Jane Larcombe, whose stellar career in travel PR was inextricably linked to World Travel Market, has died aged 74 after a long illness (multiple myeloma).
She is credited with devising many of the features that remain on the exhibition programme and was renowned for her innovations and an ability to remain unflustered in crises minor or major.
Fiona Jeffery OBE, former WTM chairman, said: “Jane was a friend for whom I had enormous respect. She was a force of nature - fun, energetic, passionate, enthusiastic, professional, creative, had her finger on the pulse and, when she wanted, could be quite formidable.”
Their association began in 1991 when Larcombe pitched to run the WTM account while running the Travel Division at Charles Barker. Her exuberance and ideas helped successfully launch the daunting move from Olympia to Earl’s Court, exploiting the venue’s hidden swimming pool by imaginatively turning it into scenes such as Venice, a lakeside ski resort, a Caribbean beach. It became an iconic WTM backdrop.
When Charles Barker folded Jane adventurously set up her own company, hired a small team of professionals and excelled masterminding the WTM communications operation from her East Sussex cottage.
“Jane’s other asset was being a great strategic thinker as well as communicator. She added tremendous value to my vision," said Jeffery, who wanted to champion world environmental and responsible tourism policies.
Larcombe was also instrumental in setting up WTM’s Ministerial Summit.
“She developed seminar content, briefed royalty, prime ministers and presidents, and such was her authority they all listened and remarkably did as they were told including, surprisingly, current prime minister Boris Johnson," added Jeffery.
“The travel world expected us to cancel WTM scheduled only six weeks away after 9/11.
“Jane and I met in a dingy London pub in Victoria and re-wrote the entire programme because we felt it was critical for the industry to go ahead. The result of bringing people together was testament to Jane’s PR and crisis management skills.
“Another initiative where Jane became crucial was my desire to launch a travel industry charity.

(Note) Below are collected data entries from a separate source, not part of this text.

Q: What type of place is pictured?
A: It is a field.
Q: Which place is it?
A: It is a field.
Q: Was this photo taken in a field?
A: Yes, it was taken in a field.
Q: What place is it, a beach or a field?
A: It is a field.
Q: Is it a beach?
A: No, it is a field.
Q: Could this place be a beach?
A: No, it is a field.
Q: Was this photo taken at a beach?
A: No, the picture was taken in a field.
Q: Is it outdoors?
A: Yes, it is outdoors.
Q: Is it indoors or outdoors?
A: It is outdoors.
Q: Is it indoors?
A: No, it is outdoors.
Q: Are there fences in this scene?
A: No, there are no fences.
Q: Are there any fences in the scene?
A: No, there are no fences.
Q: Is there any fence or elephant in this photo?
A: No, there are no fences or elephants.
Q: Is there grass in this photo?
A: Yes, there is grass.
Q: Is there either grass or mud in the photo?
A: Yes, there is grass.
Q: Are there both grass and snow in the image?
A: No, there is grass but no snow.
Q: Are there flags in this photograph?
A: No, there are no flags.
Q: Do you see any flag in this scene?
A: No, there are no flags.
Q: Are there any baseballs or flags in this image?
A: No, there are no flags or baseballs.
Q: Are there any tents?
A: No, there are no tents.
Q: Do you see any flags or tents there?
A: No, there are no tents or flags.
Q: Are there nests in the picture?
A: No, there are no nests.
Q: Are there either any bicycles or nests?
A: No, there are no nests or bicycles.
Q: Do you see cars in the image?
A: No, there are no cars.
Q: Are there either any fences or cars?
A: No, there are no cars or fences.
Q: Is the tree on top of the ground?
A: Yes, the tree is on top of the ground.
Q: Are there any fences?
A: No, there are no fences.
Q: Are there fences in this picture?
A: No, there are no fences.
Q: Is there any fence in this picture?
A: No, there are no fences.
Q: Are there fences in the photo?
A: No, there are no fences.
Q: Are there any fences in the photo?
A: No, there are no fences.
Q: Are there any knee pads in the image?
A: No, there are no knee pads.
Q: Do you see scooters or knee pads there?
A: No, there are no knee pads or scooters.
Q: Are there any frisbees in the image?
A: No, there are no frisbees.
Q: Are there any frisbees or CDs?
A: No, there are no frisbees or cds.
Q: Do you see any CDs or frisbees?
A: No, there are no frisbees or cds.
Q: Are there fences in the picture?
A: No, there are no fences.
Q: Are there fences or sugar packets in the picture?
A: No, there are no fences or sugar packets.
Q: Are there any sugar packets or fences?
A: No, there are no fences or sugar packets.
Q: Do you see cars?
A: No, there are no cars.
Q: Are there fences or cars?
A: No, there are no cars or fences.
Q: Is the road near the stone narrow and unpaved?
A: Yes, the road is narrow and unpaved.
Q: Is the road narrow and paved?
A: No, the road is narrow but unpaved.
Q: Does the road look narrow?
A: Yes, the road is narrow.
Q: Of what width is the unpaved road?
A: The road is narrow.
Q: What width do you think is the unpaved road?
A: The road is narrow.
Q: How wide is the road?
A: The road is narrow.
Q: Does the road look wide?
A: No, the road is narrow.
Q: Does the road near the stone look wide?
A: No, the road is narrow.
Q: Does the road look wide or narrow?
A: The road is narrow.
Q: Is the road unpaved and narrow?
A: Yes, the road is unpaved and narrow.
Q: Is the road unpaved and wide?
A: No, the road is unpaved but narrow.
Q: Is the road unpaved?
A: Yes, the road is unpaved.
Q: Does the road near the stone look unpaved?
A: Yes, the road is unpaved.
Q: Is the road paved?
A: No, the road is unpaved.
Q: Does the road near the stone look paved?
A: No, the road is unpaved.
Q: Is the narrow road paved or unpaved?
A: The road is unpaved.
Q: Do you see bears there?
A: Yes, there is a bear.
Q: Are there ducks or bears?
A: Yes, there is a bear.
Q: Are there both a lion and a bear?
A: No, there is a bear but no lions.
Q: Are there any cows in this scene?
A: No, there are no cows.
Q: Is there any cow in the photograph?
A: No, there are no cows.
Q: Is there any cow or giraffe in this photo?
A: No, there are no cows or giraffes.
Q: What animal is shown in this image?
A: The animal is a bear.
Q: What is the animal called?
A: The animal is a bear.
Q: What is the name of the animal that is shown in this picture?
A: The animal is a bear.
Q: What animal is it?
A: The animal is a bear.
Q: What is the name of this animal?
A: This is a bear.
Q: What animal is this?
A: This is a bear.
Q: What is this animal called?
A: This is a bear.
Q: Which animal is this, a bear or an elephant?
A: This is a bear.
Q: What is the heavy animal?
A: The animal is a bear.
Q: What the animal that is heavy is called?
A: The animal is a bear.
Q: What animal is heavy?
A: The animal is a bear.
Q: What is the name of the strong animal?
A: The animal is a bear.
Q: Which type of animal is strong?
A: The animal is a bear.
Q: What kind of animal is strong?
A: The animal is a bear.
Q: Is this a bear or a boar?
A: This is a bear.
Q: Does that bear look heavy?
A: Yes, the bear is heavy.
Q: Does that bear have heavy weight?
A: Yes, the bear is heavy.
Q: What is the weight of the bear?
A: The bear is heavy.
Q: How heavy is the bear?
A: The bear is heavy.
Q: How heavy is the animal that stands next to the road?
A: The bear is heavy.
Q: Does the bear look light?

“I was pregnant with my daughter Lauren and Jane and I identified that a child died every 17 seconds from dirty water and that £1 could provide a life-saving supply for nearly 10 years. Jane came up with the name Just a Drop, which is still going strong after 22 years."
In her 60s “Lady Larcombe”, as she was nicknamed, did a five-day trek to Machu Picchu and visited Ugandan projects in aid of Just a Drop.
In one village Jane met a woman of the same age and because they couldn’t converse instead danced under the trees with a Just a Drop latrine in the background.
It was a demonstration of Jane’s love for life and her ability to connect with people.
Jane’s PA Karsalie Fane Hervey said: “I absolutely loved working for her. She was totally inspiring for me.
“One high point is a drinks reception on a luxury Thames cruiser during World Travel Market where there were government ministers from around the globe including Iran, Palestine, Israel and Egypt with their armed bodyguards hovering nervously at the entrance.
“Jane engineered and planned that get-together and somehow we pulled it off.”
Jane started her journalistic career in local and then national newspapers switching to PR when joining P&O Ferries and at Charles Barker ran accounts for Butlin’s, Rank Organisation, Reed Exhibitions and also worked on the Liverpool Docks regeneration programme and the White Cliffs Experience at Dover.
Jane will undoubtedly be remembered for having helped give her local village a legacy with her devoted springboard determination in establishing Wadhurst U3A.
It is remarkable that she should play such a prominent role to make it a thriving body – from nil to 200 members – when previously she knew barely a soul in Wadhurst.
To her deep satisfaction, somebody once told her “The U3A has become my life. My family.”